Bottom line is that I could easily tell my students that in order to complete the square in $x^2+bx+c$, you take half of the “b” value and square it, but what’s the point???

My students have worked with algebra tiles before, so I just ask them to take $x^2+4x$ and arrange it as close as possible to a square. So for a while, their desk just looks like…

After a bit of thought and some talking and arguing…it eventually turns into…

And then I just ask them…”what’s missing to make it a square?” and they’ll very quickly show me this:

The Side Conversation

So while this is going on, one of my students who, before this semester, had a tough time with math class, starts a conversation with me:

Student: (Quietly) Sir…is it four?

Me: What do you think?

Student: (Louder) I think it has to be four…

Me: Could it be anything else?

Student: (Confident) Nope! It has to be four.

Me: Ok then…

Student: (With a big grin) I’m so smart!

The Cynicism

So into the second question I asked them, another student at her group says…”I’m pretty sure that its just “b” divided by two squared”, and the girl asks “Sir…why wouldn’t you just tell us that???”

The Teachable Moment

Me: How did you feel when you figured out that the answer is 4?

Student: Awesome!

Me: So what kind of person would I be if I took that away from you?

Student: Awwww… Thank you sir!

The Bottom Line

We have many answers… answers that can impress students… make them say ooooohhh and aaaaaahhhh, but why??? Why take those moments away from them? If we give them the chance, they can make their own moments, impress themselves, and most definitely impress us.

Cheers.

# Anxiety in Math Class – Patricia Heaton on “Who Wants to Be a Millionaire?”

So Dan Meyer called me out for only having one post so far, but he did mention me which makes me feel oh so special! Today I’ll write my first post in the “What do I think?” category, where I’ll share some of my thoughts about education in general, and some things that I’ve used to get my message across.  I’ll start with this clip which outlines some effects of anxiety in math.

So think clip is a nugget of gold if you’re looking to do some PD around how traditional math class has done at least one person terribly wrong.  I’ve used this clip, and in fact have pared down a version which you can access at the bottom of the post.

How do I use the clip:

I usually play the clip without much warning, and I give people about 30 seconds to chat.  I then start asking some pointed questions:

• What was her initial reaction to the question?
• Why do you think that is?
• Could she do the math that was required to complete this problem?
• What do you think her first mathematical thought was, and why did it happen at that instance?
• Why did she choose to call specifically her husband?
• How did she feel when her husband left and she thought she lost?
• How did she feel immediately after Regis said that she didn’t lose?
• How did she feel after it sunk in that she didn’t lose?
• How does this parallel the emotional experience of our students in many math classrooms?

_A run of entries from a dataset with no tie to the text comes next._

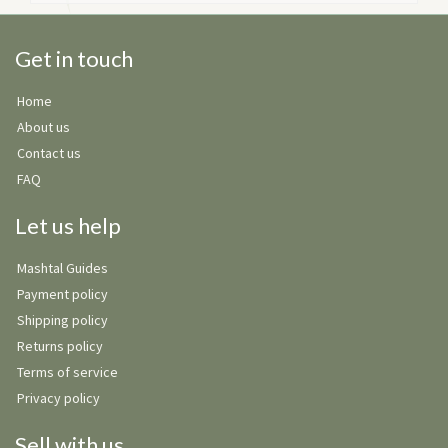
Get in touch
Home
About us
Contact us
FAQ
Let us help
Mashtal Guides
Payment policy
Shipping policy
Returns policy
Terms of service
Privacy policy
Sell with us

There are many more questions we can ask, and I invite you to share in the comments section so that we can improve how we use this video.

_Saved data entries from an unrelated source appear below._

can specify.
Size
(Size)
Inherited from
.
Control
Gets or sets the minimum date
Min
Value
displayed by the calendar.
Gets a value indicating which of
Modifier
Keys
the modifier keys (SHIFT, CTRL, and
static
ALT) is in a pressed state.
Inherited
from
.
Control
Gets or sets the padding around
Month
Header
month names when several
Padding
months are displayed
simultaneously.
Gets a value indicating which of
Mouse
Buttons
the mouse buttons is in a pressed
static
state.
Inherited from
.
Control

Where has the discussion gone in the past?

The bottom line is that discussion usually leads down the path of:

• She knew the math (did it all at the end)
• Stress caused her to shut down and not start thinking
• She called her husband because he was French (Euros…)
• First mathematical thought didn’t happen until about 6 minutes into the clip – fight or flight probably kicked in before that
• When she found out she didn’t lose, she was very excited!
• This quickly went away again and turned to… more fear.

So what does it mean?

I think that what this does is outline the fact that people want to be able to do math… Scratch that, they want to be successful, it doesn’t matter what the task is.  For some reason, at some point, they started to believe that they can’t do math.  This is usually because in many math classrooms, if you can’t do calculations QUICKLY, you’re not good at math.  So let’s make sure that we don’t create students who shut down at the sight of the number \$1.50, because that worries me…a lot.  We have to have an environment where students can think critically about math, and where their opinion can be valued.